Warren Buffett and his team at Berkshire Hathaway have made themselves famous for the investing they've done over multiple decades. As a result, they've acquired quite the following among investors interested in the stocks Berkshire owns.

While the performance of Berkshire's portfolio is enviable on the whole, not every Buffett stock is going to be a good buy right now (for various reasons) for an investor with $300. But there are several that remain worthy of consideration. if you have $300 available that isn't needed to pay monthly bills, reduce short-term debt, or bolster an emergency fund, these three Berkshire-owned stocks may be worth a closer look.
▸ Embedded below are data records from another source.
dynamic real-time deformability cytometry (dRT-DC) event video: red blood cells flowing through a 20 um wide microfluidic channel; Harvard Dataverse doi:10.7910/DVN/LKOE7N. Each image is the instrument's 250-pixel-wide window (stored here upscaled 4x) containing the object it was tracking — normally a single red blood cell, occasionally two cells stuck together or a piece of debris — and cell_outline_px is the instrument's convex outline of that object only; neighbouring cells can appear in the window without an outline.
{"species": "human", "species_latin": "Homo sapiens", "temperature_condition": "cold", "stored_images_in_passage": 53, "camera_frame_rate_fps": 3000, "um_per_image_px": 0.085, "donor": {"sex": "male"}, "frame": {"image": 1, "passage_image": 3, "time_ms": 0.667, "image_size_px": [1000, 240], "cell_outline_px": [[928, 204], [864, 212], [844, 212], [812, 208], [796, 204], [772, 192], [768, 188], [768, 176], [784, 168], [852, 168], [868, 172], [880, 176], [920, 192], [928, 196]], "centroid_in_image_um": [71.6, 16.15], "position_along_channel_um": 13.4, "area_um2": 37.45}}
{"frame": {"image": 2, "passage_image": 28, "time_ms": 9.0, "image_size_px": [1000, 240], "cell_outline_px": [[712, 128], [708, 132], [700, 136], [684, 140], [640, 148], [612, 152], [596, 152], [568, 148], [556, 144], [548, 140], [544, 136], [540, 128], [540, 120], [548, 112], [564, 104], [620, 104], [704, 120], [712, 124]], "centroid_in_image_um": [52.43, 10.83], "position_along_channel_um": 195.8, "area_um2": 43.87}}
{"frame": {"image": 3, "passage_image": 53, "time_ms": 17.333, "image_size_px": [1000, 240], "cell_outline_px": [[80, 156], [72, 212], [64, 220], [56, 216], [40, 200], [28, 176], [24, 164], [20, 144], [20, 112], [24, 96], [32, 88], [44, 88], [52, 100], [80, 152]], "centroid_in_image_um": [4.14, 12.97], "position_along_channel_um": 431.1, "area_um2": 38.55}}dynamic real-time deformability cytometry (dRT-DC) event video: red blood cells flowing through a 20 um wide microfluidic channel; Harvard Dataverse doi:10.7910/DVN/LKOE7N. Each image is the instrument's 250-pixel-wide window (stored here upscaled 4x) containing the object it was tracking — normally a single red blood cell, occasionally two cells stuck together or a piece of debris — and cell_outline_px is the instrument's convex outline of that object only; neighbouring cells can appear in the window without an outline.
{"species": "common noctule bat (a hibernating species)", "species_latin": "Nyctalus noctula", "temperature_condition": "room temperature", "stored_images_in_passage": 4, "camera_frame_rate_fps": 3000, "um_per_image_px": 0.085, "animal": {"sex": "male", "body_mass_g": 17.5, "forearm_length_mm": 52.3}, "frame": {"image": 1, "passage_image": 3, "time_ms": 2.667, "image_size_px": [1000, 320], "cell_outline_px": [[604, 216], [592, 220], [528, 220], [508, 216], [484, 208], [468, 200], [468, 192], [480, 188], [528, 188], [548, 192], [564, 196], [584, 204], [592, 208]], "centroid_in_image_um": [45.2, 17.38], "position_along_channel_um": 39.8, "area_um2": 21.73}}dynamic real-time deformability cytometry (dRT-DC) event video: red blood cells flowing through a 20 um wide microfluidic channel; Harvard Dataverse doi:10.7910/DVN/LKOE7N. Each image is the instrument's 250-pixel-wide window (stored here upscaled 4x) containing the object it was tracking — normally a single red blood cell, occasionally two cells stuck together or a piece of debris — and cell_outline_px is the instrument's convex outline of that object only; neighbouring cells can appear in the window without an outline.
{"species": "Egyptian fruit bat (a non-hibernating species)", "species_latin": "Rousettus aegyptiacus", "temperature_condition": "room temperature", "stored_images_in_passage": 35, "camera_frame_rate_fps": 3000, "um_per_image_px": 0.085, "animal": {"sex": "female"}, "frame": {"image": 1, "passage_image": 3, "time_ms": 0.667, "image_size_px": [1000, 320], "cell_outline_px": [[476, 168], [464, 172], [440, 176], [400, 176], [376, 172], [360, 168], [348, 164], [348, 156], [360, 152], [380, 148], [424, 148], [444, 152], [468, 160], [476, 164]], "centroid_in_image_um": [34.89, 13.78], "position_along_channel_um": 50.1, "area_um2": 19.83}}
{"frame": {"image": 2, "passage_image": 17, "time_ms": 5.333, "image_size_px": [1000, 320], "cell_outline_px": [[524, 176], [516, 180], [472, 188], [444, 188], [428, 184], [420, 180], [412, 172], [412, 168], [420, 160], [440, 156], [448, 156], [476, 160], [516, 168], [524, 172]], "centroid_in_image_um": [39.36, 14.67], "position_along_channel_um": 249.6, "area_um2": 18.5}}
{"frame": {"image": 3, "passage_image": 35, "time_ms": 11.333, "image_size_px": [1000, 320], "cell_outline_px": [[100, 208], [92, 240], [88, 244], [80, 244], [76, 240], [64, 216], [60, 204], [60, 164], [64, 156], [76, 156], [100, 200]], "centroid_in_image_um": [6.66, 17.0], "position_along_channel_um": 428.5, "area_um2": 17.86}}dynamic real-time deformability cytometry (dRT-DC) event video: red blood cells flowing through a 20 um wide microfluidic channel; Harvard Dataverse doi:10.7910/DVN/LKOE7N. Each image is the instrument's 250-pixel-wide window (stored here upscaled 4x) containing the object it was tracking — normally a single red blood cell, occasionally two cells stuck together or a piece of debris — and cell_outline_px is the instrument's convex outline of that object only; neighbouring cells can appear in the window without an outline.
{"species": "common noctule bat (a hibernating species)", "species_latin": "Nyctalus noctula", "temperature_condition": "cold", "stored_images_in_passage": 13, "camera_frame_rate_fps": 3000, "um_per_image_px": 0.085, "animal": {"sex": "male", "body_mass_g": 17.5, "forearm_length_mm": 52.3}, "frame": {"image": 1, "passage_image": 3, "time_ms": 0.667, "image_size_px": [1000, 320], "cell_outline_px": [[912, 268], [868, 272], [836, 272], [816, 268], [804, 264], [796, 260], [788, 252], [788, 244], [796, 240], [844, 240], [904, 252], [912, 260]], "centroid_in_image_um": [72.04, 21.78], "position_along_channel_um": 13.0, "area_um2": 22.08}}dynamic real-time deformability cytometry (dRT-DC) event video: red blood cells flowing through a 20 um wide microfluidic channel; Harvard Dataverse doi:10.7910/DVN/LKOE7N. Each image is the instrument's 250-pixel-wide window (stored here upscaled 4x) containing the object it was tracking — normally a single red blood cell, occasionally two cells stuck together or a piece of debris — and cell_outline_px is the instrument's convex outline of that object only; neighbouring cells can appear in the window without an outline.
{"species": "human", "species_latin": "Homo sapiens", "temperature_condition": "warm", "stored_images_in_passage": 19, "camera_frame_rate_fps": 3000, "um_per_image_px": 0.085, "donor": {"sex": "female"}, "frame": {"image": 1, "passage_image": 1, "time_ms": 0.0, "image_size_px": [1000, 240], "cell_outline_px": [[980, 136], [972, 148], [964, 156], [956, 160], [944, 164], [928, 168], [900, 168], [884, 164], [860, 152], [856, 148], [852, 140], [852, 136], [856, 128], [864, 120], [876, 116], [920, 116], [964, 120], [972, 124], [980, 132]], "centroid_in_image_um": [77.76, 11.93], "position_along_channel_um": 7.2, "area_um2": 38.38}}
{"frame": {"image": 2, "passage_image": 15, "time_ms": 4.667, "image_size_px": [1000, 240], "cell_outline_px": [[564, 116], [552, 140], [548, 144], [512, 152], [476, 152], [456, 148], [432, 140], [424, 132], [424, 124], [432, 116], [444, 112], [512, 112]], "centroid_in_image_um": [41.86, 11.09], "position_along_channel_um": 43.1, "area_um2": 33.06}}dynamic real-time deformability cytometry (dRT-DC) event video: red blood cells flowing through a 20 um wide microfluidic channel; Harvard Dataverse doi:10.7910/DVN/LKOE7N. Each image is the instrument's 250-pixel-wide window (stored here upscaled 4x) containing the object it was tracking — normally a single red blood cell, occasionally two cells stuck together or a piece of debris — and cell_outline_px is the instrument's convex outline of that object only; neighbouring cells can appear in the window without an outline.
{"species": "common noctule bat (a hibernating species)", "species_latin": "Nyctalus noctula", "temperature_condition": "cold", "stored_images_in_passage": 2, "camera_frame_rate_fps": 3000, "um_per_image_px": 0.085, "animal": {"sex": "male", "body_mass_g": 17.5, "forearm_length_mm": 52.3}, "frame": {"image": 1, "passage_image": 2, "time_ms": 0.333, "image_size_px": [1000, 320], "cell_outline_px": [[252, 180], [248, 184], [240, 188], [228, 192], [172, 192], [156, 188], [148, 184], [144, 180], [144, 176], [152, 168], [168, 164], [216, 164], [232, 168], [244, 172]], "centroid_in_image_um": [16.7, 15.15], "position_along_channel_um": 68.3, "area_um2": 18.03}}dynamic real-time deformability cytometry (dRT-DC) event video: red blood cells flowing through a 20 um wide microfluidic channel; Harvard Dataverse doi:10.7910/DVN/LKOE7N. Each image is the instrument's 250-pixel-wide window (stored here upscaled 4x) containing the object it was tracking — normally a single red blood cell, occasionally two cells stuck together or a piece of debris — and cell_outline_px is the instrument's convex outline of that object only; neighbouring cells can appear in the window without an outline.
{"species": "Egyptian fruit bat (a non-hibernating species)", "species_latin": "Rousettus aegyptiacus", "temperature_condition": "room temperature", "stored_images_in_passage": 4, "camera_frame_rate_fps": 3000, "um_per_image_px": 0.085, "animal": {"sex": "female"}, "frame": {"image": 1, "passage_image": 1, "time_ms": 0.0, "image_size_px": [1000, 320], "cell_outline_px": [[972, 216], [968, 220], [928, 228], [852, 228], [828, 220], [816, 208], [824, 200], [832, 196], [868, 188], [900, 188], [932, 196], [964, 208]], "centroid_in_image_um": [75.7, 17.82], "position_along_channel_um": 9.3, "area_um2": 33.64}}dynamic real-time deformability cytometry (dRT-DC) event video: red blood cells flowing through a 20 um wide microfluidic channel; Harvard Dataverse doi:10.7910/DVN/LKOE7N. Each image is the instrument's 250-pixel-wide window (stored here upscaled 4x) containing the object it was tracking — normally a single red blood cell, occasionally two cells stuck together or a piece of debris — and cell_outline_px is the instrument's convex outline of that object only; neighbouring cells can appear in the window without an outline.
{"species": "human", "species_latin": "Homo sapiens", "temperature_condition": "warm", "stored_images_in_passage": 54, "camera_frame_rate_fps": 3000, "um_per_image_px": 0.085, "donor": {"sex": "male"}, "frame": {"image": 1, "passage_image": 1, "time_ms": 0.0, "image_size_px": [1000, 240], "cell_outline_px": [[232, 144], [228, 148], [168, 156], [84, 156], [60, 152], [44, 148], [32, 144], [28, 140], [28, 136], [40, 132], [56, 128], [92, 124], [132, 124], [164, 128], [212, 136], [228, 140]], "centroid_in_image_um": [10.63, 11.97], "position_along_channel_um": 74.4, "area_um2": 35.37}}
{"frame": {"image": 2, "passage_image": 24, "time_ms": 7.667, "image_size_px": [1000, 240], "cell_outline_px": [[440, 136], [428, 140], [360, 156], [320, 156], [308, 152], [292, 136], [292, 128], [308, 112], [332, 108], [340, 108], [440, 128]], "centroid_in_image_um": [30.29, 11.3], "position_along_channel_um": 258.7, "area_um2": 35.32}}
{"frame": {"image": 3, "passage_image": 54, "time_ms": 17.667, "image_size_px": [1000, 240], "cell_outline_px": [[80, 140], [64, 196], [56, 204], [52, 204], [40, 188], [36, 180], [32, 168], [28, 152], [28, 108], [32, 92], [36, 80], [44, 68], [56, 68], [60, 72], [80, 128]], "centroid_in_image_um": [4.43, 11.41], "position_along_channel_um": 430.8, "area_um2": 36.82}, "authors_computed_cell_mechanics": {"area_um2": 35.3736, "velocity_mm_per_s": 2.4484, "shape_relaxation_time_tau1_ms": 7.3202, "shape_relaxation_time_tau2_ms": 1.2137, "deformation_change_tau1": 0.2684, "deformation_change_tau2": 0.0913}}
All three trade for less than $300 a share.

 

1. Amazon

Most people are aware of Amazon's (AMZN 3.43%) e-commerce site because that is where the company got its start more than two decades ago. But what many may not know is that Amazon has transitioned its business over time into a service-based model. Thanks to the rise of various segments, such as third-party seller services, advertising services, and its Amazon Web Services (AWS) cloud computing division, Amazon actually generates more revenue from its various service divisions than its commerce ones.

This change helped Amazon boost its profits, as service businesses tend to be far more profitable than retail.

AMZN Profit Margin (Quarterly) Chart

AMZN Profit Margin (Quarterly) data by YCharts.

With its margins rising, Amazon's profit growth has been on the rise over the past decade (excluding the anomalous pandemic year). With Amazon's profits and margins steadily increasing alongside solid sales growth, its stock is slated to rise even more.

2. Visa

Visa (V -0.23%) business operations are the most mature of this trio, and this shows in its earnings results. The multinational payment card services giant grew revenue by just 9% year over year in the first quarter of fiscal year 2024 (ending Dec. 31, 2023), but it increased its EPS by 20%. Visa did this by shrinking its operating expenses and decreasing its share count through buybacks.

Combining these two factors plus revenue growth provides a similar effect to what Amazon is experiencing. Visa is able to continually grow its earnings at a fast pace, priming its stock to beat the market.

Visa stock is also undervalued, at least from a historical perspective.

V PE Ratio Chart

V PE Ratio data by YCharts

The stock trades at 28 times forward earnings, which is below its historical average and well below its trailing P/E near 34. Should Visa achieve analyst projections for earnings and rise to a trailing earnings valuation of 34 in one year, its stock would increase by 18% -- an excellent return for a mature stock like Visa.

3. Snowflake

Some investors may be surprised that Berkshire owns a stake in a high-growth company like Snowflake (SNOW 3.69%). But Buffett isn't the only one making investing choices using Berkshire's money. Todd Combs, another executive within Berkshire, is known to make more growth-style investments and is likely behind the Snowflake investment. But because Berkshire bought Snowflake shares pre-IPO and at an extreme valuation, Combs likely needed some approval from Buffett. Regardless, Snowflake is still a top stock to buy.

Snowflake is a cloud-based data storage and analytics service that is vital in today's world where data drives decisions and feeds real-time models. With the high demand for data caused by an artificial intelligence (AI) arms race, Snowflake is well positioned to benefit long term.

Like several tech stocks over the past five years, Snowflake saw its valuation elevate in 2021 and then plummet in the market correction of 2022. The stock is slowly returning to its previous highs and hopes to get a boost in that effort with the recent addition of a new CEO as Sridhar Ramaswamy takes the reins (he formerly led Google's advertising business).

Snowflake stock is now priced at 18.3 times sales -- nearly the cheapest it has ever been as a public company. With revenue growing 33% year over year in its latest quarter, now might a great time to take a position in the company.

While it may not be Buffett's favorite stock in his portfolio, it's primed to be a long-term winner.